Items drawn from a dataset
+ + + +

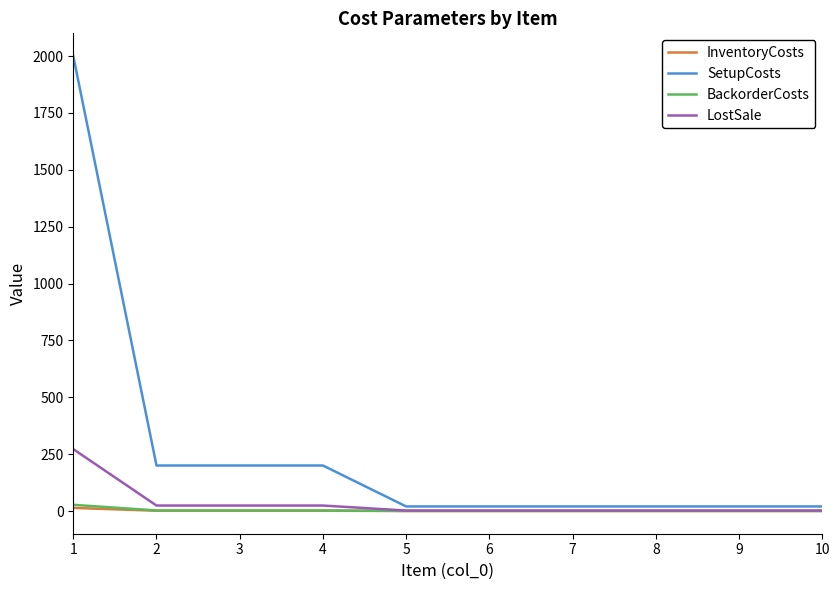

Between 1 and 8, which series saw the biggest shift?

SetupCosts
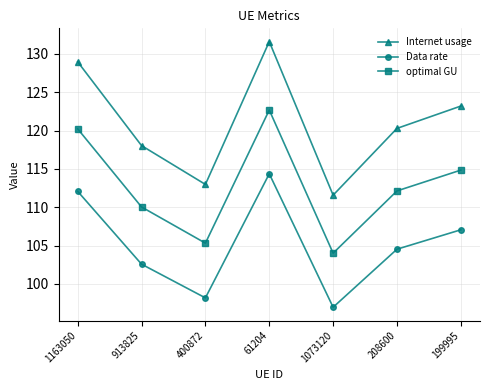

True or false: Data rate has a value of 128.1 at 1073120.

False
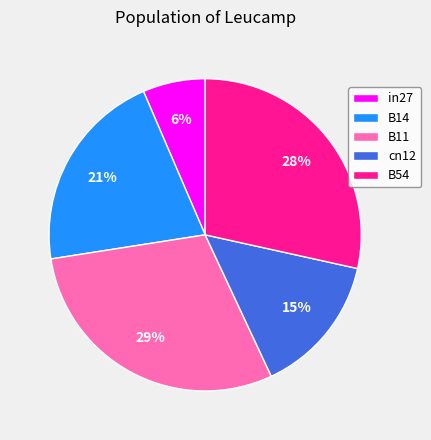

How many slices are in this pie chart?

5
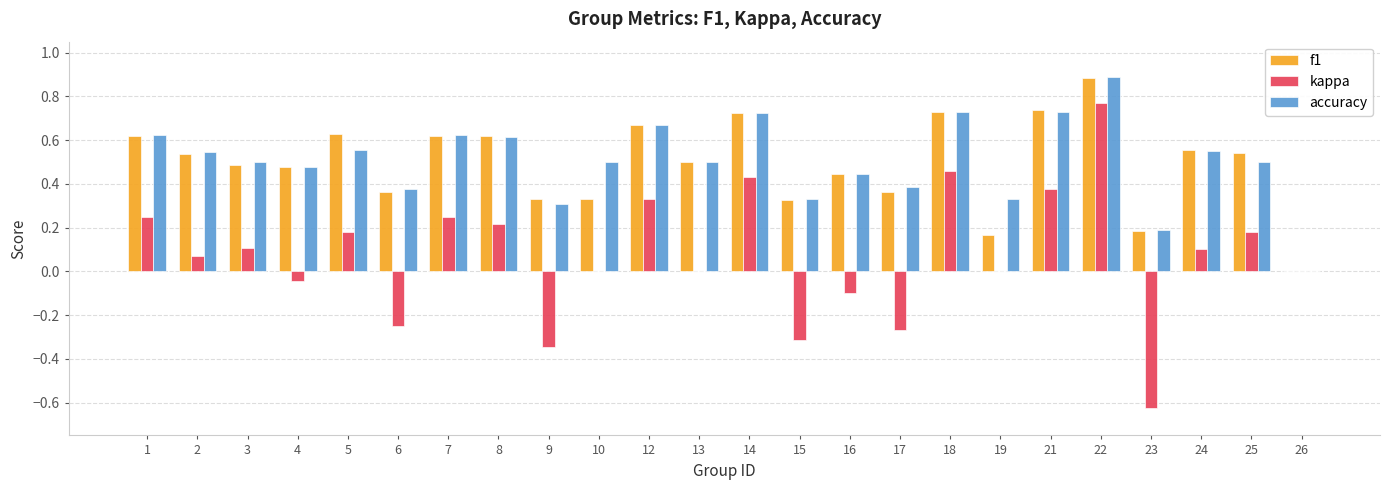

How many positive values does the accuracy series have?

23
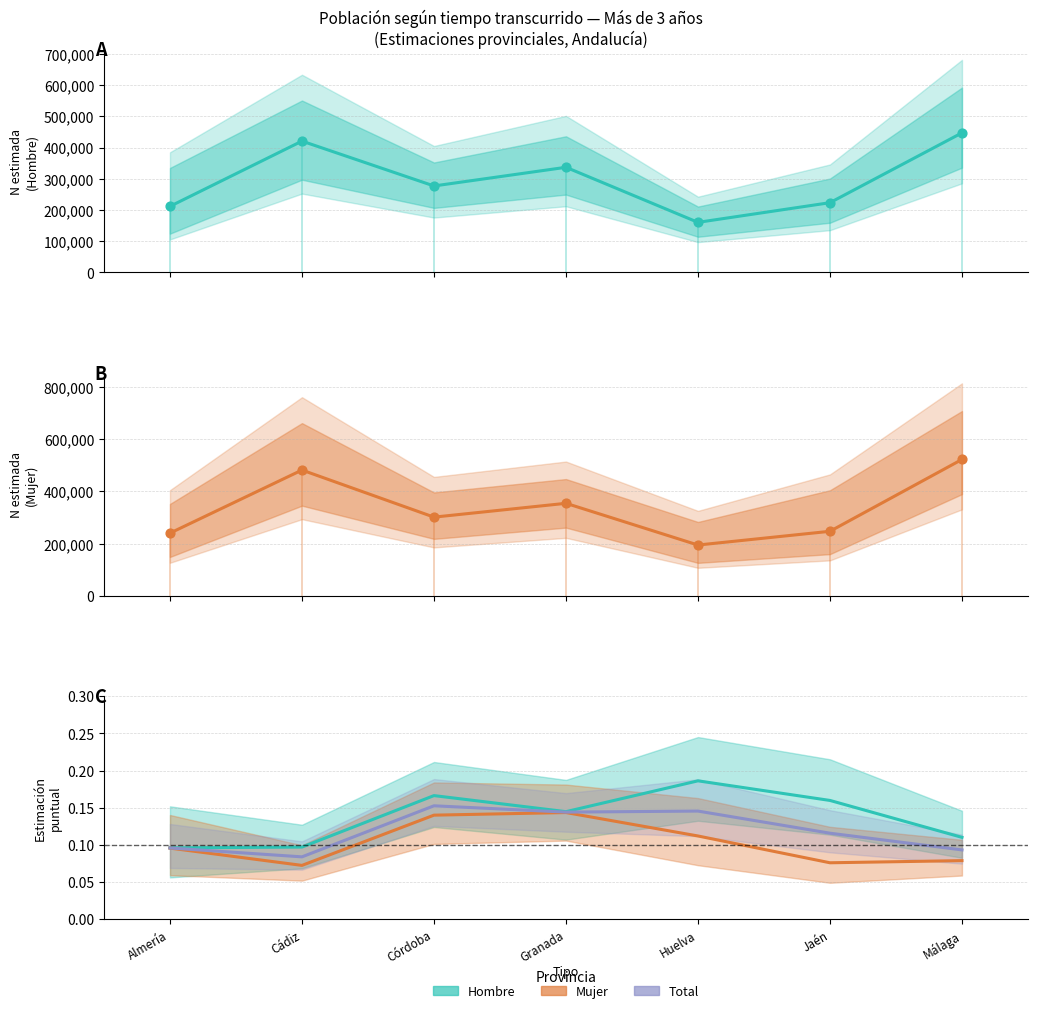

Which series has the widest spread of Y values?

Mujer N estimada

+ + + +

Exercise goal = Transcribe the text of every entry above word for word, omitting the pictures.

Response to this task =
Between 1 and 8, which series saw the biggest shift?

SetupCosts

True or false: Data rate has a value of 128.1 at 1073120.

False

How many slices are in this pie chart?

5

How many positive values does the accuracy series have?

23

Which series has the widest spread of Y values?

Mujer N estimada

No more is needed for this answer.